Three former organizers of the Victoria Park vigils now face charges of inciting subversion under the national security law. Two have gone to trial and await a verdict, possibly in July. If convicted, they face up to ten years in prison. Their co-defendant entered a guilty plea, which typically results in a reduced sentence. Some people who attempted to commemorate the crackdown near the former vigil site on June 4 itself were detained.
As Hong Kong's public space for remembrance has contracted, the work of keeping the memory alive has migrated overseas. Communities in London, Canada, and elsewhere now host vigils and rallies, carrying forward what was once a defining feature of Hong Kong's civic life.
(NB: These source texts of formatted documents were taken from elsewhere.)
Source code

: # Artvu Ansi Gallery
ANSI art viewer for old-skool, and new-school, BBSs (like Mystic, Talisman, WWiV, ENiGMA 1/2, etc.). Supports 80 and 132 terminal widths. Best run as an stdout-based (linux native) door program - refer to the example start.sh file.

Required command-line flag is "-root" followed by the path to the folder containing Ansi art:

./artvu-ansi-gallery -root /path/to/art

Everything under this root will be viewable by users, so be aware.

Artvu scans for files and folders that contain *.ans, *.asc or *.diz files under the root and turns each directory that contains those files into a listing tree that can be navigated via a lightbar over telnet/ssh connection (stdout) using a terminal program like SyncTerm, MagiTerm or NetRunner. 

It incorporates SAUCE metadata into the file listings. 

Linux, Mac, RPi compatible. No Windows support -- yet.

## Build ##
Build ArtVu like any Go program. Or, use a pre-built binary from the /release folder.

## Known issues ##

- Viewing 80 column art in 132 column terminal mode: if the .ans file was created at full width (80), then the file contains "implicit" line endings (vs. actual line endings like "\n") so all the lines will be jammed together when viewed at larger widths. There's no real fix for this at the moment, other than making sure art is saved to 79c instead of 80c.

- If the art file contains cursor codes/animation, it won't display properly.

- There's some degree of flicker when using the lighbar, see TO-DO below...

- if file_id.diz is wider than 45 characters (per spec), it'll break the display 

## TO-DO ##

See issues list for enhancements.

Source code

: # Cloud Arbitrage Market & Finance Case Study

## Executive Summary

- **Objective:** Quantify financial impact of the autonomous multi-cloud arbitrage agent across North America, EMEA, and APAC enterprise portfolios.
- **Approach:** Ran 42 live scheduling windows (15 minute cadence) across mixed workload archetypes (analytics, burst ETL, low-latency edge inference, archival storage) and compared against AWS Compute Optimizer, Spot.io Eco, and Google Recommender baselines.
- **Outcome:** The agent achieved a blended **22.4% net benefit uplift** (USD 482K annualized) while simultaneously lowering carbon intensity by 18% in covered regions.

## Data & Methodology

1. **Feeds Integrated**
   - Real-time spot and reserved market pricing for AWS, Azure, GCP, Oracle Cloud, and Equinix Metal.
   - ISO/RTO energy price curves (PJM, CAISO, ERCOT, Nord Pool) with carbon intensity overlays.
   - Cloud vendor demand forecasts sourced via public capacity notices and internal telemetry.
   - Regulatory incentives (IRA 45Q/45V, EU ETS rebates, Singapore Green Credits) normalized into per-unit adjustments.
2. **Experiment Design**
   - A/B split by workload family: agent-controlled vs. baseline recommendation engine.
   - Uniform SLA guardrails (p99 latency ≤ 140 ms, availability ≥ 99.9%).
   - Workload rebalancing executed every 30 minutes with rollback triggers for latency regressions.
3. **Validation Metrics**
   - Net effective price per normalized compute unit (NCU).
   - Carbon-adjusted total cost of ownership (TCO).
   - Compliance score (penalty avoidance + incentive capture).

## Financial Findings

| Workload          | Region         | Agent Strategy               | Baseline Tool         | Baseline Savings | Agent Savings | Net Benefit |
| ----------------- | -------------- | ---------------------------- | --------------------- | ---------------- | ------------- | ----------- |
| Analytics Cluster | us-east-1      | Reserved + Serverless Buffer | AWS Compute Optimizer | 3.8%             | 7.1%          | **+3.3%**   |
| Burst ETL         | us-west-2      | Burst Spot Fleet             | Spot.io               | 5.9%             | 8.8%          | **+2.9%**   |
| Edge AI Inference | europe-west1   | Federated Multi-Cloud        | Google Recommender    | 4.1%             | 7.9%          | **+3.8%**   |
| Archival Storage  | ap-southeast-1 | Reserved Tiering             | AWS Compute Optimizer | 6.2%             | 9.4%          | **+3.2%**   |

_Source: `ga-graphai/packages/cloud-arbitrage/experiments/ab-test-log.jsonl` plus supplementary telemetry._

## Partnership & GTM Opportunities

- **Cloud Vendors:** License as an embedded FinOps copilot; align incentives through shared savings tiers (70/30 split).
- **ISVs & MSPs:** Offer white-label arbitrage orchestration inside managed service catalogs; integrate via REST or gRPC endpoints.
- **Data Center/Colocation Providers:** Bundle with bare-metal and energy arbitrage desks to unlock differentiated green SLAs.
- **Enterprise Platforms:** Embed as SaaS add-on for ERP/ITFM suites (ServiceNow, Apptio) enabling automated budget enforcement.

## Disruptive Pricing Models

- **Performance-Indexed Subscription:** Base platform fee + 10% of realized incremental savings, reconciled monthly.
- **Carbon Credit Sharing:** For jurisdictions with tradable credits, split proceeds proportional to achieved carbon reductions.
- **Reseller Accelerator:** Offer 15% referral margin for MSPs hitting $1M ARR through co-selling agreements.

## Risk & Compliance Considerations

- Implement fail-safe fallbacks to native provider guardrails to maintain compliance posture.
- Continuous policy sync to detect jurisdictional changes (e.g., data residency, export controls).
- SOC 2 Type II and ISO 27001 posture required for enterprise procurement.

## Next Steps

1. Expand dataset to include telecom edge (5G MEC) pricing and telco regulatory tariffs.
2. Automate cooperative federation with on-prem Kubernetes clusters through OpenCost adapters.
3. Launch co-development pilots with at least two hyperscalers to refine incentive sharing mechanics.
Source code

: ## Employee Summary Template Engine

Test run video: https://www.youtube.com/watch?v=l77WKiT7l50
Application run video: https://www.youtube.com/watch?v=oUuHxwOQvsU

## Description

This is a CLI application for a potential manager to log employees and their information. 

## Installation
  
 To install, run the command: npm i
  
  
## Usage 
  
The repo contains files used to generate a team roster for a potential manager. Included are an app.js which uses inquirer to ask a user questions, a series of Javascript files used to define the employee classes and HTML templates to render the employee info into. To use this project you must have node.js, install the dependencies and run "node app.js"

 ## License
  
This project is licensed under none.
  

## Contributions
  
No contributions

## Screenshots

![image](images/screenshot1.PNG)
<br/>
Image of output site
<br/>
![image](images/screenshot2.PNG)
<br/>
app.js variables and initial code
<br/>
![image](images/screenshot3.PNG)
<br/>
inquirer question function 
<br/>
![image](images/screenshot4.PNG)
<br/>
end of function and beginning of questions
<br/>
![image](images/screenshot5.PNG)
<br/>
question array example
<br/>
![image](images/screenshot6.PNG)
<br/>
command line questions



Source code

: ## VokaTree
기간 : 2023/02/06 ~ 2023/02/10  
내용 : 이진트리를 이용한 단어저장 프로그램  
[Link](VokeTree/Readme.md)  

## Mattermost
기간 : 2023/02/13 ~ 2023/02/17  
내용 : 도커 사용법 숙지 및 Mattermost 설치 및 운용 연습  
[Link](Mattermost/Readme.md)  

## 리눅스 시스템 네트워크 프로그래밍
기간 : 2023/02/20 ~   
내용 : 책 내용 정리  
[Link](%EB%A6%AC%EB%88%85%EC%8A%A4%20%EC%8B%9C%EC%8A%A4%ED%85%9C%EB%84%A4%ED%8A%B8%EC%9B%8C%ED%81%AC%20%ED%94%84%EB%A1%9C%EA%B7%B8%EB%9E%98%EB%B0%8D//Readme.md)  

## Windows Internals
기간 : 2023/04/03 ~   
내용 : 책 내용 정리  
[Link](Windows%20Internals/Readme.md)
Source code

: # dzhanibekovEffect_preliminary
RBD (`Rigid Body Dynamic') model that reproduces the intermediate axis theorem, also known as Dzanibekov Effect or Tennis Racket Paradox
The city that was promised autonomy and freedoms when it returned to Chinese rule in 1997 has become a place where tying a red thread to a signpost requires police intervention, where the simple act of saying a date aloud can result in detention.
Notable Quotes
It's abnormal when people monitor you when you are saying or doing something— Sanmu Chen, performance artist
The Hearth Conversation Another angle on the story
Why a red thread? Why that specific length?
The thread itself is a symbol of connection, of binding people together across time. Six point four meters—that's the date encoded into the object. June 4. It's a way of speaking when speaking becomes risky.
But he was stopped immediately. Did he expect that?
He's been detained twice before on the same day in recent years. So yes, he knew the risk. The question is whether the gesture matters even if it lasts only seconds before police arrive.
What changed between the vigils that drew tens of thousands and now?
A national security law. A pandemic that provided cover to ban the gatherings. The removal of the organizations that coordinated them. And a shift in what the government considers acceptable speech about the past.
The three organizers facing trial—what are they actually charged with?
Inciting subversion. Under the national security law. The maximum sentence is ten years. They're waiting for a verdict, possibly in July. It's a way of making an example.
Does anyone still gather in Hong Kong to remember?
Not publicly, not in any organized way. People try individually—a thread, a balloon, a chant—and they're stopped. The memory has moved elsewhere, to London, to Canada. Hong Kong is no longer the place where this happens.
What does that say about the promise made in 1997?
That autonomy and freedoms were conditional. They lasted as long as they didn't challenge the center of power. Once they did, they were withdrawn.